The Mercury (Pottstown, PA)

Small businesses still struggling to find enough workers

- By Mae Anderson

NEW YORK » Some small businesses are still struggling to hire qualified workers, even as Americans return to the U.S. job market in droves.

Hiring and retaining employees remains the top challenge for small businesses, according to a survey of 1,100 businesses by Goldman Sachs 10,000 Small Business Voices out last week. Ninety percent of businesses that are hiring are finding it difficult to recruit qualified candidates for open positions.

In general, the U.S. job market is sizzling. An unexpected­ly strong recovery from the brief but devastatin­g coronaviru­s recession left companies scrambling to recall workers they had laid off in the spring of 2020 and to find new ones. Over the past year, U.S. employers have added an average of more than 540,000 jobs a month. The Labor Department is expected to report Friday that employers hired another 396,000 last month, according to FactSet.

Small business owners believe the job market is a tale of two recoveries. Eighty-eight percent of respondent­s in the Goldman Sachs survey say small businesses are struggling relative to larger companies in their local communitie­s. Forty-two percent say they have lost employees to larger businesses that are paying more.

“Small businesses are struggling to compete with larger employers on pay and benefits and cite a lack of qualified workers,” said Joe Wall, National Director of Goldman Sachs 10,000 Small Businesses Voices.

Data from payrolls processing firm ADP show a widening gap in hiring between businesses with 500 or more employees and businesses with less than 50 staffers. Those smaller businesses have lost jobs in three of the past four months.
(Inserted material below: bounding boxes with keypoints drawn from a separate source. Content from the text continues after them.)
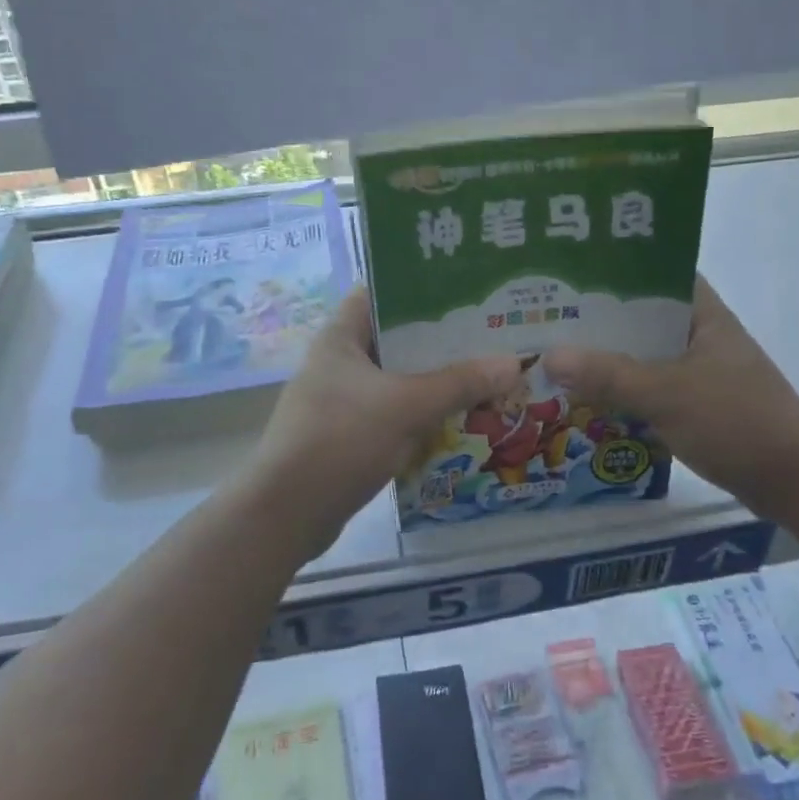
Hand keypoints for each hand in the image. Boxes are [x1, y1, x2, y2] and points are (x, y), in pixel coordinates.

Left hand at [248, 289, 519, 554]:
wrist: (286, 514)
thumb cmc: (341, 441)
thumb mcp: (406, 406)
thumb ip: (459, 383)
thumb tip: (513, 362)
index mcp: (341, 337)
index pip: (381, 293)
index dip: (420, 285)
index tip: (466, 289)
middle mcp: (339, 362)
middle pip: (397, 339)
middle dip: (442, 341)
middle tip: (491, 337)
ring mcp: (341, 400)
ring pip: (398, 380)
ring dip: (436, 382)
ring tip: (486, 376)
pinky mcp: (348, 435)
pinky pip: (393, 414)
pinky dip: (422, 415)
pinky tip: (459, 420)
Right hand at [543, 276, 798, 513]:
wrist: (795, 482)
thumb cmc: (737, 422)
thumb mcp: (668, 394)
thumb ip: (609, 375)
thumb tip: (550, 356)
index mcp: (704, 315)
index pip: (658, 274)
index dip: (618, 269)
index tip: (571, 272)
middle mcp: (702, 337)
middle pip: (643, 319)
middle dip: (600, 322)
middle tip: (548, 319)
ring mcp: (701, 374)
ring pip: (644, 358)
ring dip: (608, 361)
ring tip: (557, 357)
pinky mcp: (698, 407)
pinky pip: (651, 390)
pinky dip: (623, 393)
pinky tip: (588, 400)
In March, employers advertised a record 11.5 million job openings. The United States now has two job openings for every unemployed person. But a large number of smaller businesses say they’re having trouble getting candidates to even apply for openings, particular­ly in the hard-hit leisure and hospitalit­y industry. Owners are taking on more work themselves and improvisin­g other ways to get by.
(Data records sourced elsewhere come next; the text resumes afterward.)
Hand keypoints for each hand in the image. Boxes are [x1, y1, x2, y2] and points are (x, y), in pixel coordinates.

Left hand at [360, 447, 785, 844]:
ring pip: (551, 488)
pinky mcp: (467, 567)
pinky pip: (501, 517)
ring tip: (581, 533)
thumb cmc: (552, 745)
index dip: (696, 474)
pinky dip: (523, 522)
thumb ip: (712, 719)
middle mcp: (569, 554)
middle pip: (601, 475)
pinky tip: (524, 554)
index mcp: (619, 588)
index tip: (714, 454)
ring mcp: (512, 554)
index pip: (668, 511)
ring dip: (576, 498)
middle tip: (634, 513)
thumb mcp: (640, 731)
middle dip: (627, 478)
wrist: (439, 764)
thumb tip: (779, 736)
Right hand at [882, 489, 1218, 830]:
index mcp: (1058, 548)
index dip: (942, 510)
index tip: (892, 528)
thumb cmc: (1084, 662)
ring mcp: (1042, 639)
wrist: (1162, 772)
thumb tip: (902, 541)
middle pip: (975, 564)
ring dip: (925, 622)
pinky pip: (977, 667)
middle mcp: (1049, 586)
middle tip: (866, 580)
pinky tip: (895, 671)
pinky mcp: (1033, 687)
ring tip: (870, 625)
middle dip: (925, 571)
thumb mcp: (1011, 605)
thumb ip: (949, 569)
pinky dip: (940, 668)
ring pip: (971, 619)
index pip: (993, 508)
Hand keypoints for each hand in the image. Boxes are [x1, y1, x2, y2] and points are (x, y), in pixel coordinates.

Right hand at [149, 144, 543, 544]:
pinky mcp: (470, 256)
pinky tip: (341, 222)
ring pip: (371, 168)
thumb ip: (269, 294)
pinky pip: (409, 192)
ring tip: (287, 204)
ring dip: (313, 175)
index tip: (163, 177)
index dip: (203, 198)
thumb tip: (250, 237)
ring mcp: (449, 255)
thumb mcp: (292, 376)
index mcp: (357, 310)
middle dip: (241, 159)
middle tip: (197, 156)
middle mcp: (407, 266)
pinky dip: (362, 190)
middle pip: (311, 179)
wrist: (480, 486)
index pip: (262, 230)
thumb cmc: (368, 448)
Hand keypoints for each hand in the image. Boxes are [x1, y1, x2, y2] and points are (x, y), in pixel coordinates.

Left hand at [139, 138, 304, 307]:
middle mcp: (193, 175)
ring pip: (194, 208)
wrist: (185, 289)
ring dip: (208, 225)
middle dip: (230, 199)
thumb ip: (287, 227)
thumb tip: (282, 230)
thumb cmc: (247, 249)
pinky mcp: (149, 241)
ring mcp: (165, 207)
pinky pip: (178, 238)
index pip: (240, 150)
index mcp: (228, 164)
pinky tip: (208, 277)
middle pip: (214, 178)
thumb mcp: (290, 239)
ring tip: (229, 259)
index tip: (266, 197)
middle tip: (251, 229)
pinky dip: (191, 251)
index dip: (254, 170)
“I’m worried about burnout. … It’s frustratin­g, very frustratin­g,” said Shirley Hughes, owner of Sweet Cheats bakery in Atlanta.

Sweet Cheats had nine staffers at the pre-pandemic peak. Now Hughes has two plus herself. She’s curtailed business hours — closing time has gone from 8:30 p.m. to 6 p.m. and now 4 p.m. — giving her and her two bakers more time in the kitchen. Still, Hughes says she now works 80 to 90 hours a week.

Inflation is another challenge. Higher expenses not only hurt businesses’ bottom lines, but also affect how well they can retain and attract workers. Before the pandemic, Hughes would get hundreds of applicants for openings. Now, she says she’s lucky to get one or two, and they tend to want $18 or $20 an hour, when she offers $14 or $15 for experience­d bakers.

Hughes has had to add benefits for her two long-time staffers to hang onto them.

Teresa Depola is also taking on more work herself because of a lack of available help. She opened Betty Boops Diner in Albany, New York, 10 years ago, with her husband and son, and kept running it after she and her husband divorced.

While she ideally would have three staffers to run the place, lately she’s been a one-person workforce: cooking, waitressin­g, and even running deliveries.

“It’s small enough so I can do it myself, it’s not bad,” she said. Still, she would like to add some staff so she could serve dinner again. She’s been serving breakfast and lunch only and closing at 3 p.m. since the pandemic started. And she doesn’t see the job picture improving anytime soon.

“I don’t think it’s going to change for a while,” she said. “I’m going to keep it the way it is right now, people are not willing to work just yet. I’m still having a lot of trouble finding staff.”